--- Data for analysis Enclosed Below ---

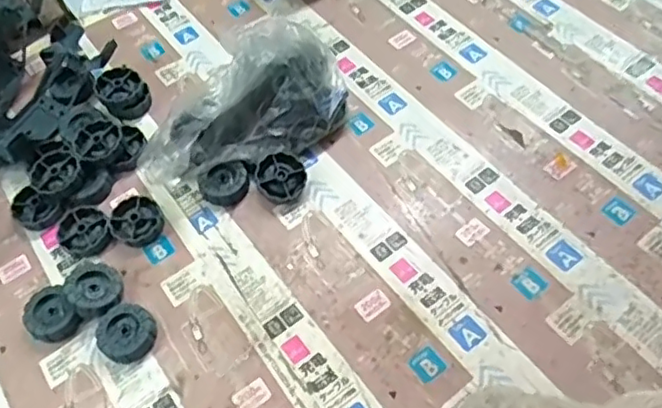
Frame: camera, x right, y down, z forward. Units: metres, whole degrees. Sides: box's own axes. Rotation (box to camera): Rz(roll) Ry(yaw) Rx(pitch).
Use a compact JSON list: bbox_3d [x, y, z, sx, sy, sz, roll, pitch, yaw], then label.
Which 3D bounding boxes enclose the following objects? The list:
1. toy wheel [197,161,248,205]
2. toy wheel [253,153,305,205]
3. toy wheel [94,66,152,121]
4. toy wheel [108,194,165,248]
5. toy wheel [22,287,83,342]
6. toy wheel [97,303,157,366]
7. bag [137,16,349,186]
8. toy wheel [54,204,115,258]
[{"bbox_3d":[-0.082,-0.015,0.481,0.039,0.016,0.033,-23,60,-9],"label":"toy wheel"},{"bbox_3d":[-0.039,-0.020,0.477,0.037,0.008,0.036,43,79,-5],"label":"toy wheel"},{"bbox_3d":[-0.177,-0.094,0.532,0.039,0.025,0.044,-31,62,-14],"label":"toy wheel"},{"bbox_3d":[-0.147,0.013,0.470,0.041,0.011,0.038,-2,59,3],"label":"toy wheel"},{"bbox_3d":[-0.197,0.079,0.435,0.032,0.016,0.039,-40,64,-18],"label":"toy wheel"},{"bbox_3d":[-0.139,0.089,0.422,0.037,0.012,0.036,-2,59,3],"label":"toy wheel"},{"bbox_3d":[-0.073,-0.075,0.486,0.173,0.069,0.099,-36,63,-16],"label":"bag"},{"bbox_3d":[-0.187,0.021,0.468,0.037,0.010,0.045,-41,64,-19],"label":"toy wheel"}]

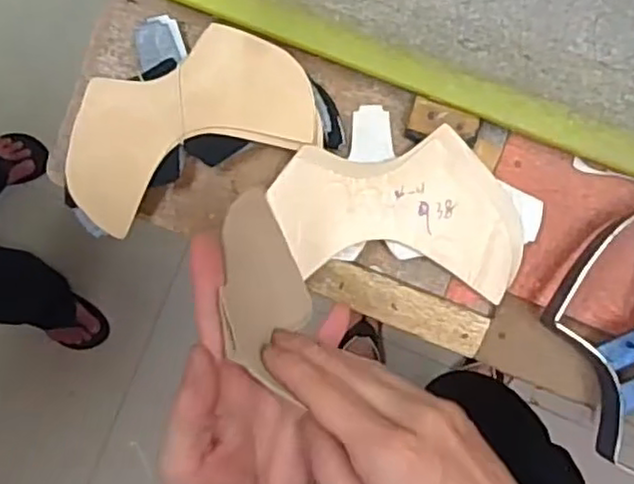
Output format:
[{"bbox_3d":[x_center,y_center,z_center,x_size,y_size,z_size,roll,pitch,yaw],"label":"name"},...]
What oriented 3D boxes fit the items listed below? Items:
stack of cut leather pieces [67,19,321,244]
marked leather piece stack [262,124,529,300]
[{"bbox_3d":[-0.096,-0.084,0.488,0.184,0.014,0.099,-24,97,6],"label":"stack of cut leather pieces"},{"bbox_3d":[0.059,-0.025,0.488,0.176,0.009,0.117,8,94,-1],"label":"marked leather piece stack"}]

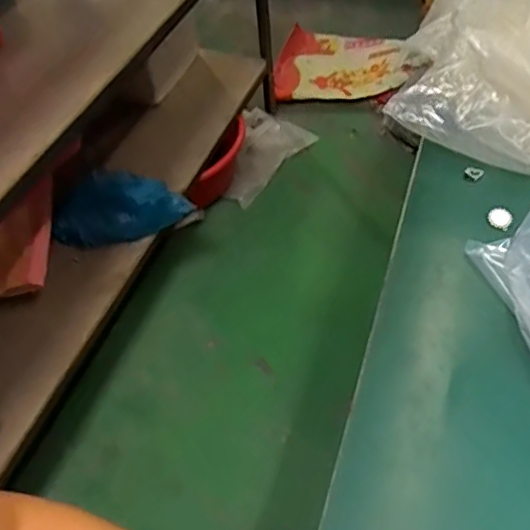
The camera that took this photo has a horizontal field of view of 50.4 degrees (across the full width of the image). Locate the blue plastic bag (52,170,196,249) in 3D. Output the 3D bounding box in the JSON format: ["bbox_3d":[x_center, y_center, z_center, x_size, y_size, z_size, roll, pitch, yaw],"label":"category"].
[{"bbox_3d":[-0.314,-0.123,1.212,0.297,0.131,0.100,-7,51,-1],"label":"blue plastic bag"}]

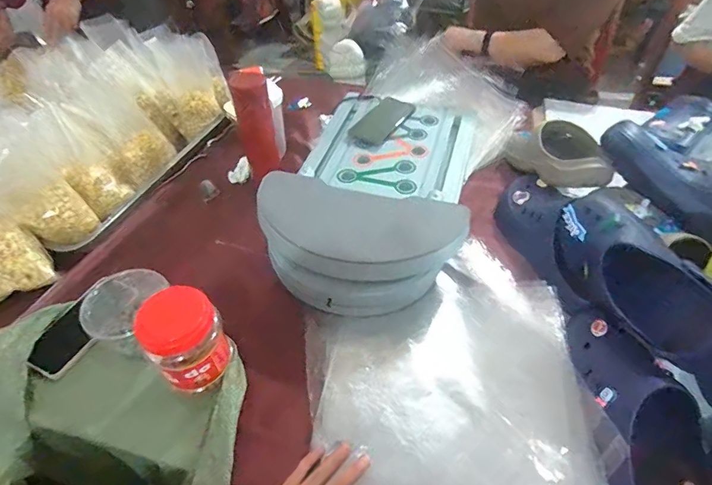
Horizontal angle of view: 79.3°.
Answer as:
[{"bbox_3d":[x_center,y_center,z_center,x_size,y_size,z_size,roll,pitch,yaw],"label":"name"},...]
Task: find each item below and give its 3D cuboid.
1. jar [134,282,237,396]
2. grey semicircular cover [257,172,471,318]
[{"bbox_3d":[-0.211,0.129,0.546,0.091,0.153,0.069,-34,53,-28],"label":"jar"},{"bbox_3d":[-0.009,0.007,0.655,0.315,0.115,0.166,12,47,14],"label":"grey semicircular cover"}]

--- End of Enclosed Data for analysis ---

▶ _Work instructions_:
Exactly as written, restate the listing above with its pictures omitted.

▶ _Expected output_:
Frame: camera, x right, y down, z forward. Units: metres, whole degrees. Sides: box's own axes. Rotation (box to camera): Rz(roll) Ry(yaw) Rx(pitch).
Use a compact JSON list: bbox_3d [x, y, z, sx, sy, sz, roll, pitch, yaw], then label.
Which 3D bounding boxes enclose the following objects? The list:
1. toy wheel [197,161,248,205]
2. toy wheel [253,153,305,205]
3. toy wheel [94,66,152,121]
4. toy wheel [108,194,165,248]
5. toy wheel [22,287,83,342]
6. toy wheel [97,303,157,366]
7. bag [137,16,349,186]
8. toy wheel [54,204,115,258]
[{"bbox_3d":[-0.082,-0.015,0.481,0.039,0.016,0.033,-23,60,-9],"label":"toy wheel"},{"bbox_3d":[-0.039,-0.020,0.477,0.037,0.008,0.036,43,79,-5],"label":"toy wheel"},{"bbox_3d":[-0.177,-0.094,0.532,0.039,0.025,0.044,-31,62,-14],"label":"toy wheel"},{"bbox_3d":[-0.147,0.013,0.470,0.041,0.011,0.038,-2,59,3],"label":"toy wheel"},{"bbox_3d":[-0.197,0.079,0.435,0.032,0.016,0.039,-40,64,-18],"label":"toy wheel"},{"bbox_3d":[-0.139,0.089,0.422,0.037,0.012,0.036,-2,59,3],"label":"toy wheel"},{"bbox_3d":[-0.073,-0.075,0.486,0.173,0.069,0.099,-36,63,-16],"label":"bag"},{"bbox_3d":[-0.187,0.021,0.468,0.037,0.010,0.045,-41,64,-19],"label":"toy wheel"}]

Output format:
[{"bbox_3d":[x_center,y_center,z_center,x_size,y_size,z_size,roll,pitch,yaw],"label":"name"},...]
What oriented 3D boxes fit the items listed below? Items:
stack of cut leather pieces [67,19,321,244]
marked leather piece stack [262,124,529,300]
[{"bbox_3d":[-0.096,-0.084,0.488,0.184,0.014,0.099,-24,97,6],"label":"stack of cut leather pieces"},{"bbox_3d":[0.059,-0.025,0.488,0.176,0.009,0.117,8,94,-1],"label":"marked leather piece stack"}]

The camera that took this photo has a horizontal field of view of 50.4 degrees (across the full width of the image). Locate the blue plastic bag (52,170,196,249) in 3D. Output the 3D bounding box in the JSON format: ["bbox_3d":[x_center, y_center, z_center, x_size, y_size, z_size, roll, pitch, yaw],"label":"category"].
[{"bbox_3d":[-0.314,-0.123,1.212,0.297,0.131,0.100,-7,51,-1],"label":"blue plastic bag"}]

Horizontal angle of view: 79.3°.
Answer as:
[{"bbox_3d":[x_center,y_center,z_center,x_size,y_size,z_size,roll,pitch,yaw],"label":"name"},...]
Task: find each item below and give its 3D cuboid.
1. jar [134,282,237,396]
2. grey semicircular cover [257,172,471,318]
[{"bbox_3d":[-0.211,0.129,0.546,0.091,0.153,0.069,-34,53,-28],"label":"jar"},{"bbox_3d":[-0.009,0.007,0.655,0.315,0.115,0.166,12,47,14],"label":"grey semicircular cover"}]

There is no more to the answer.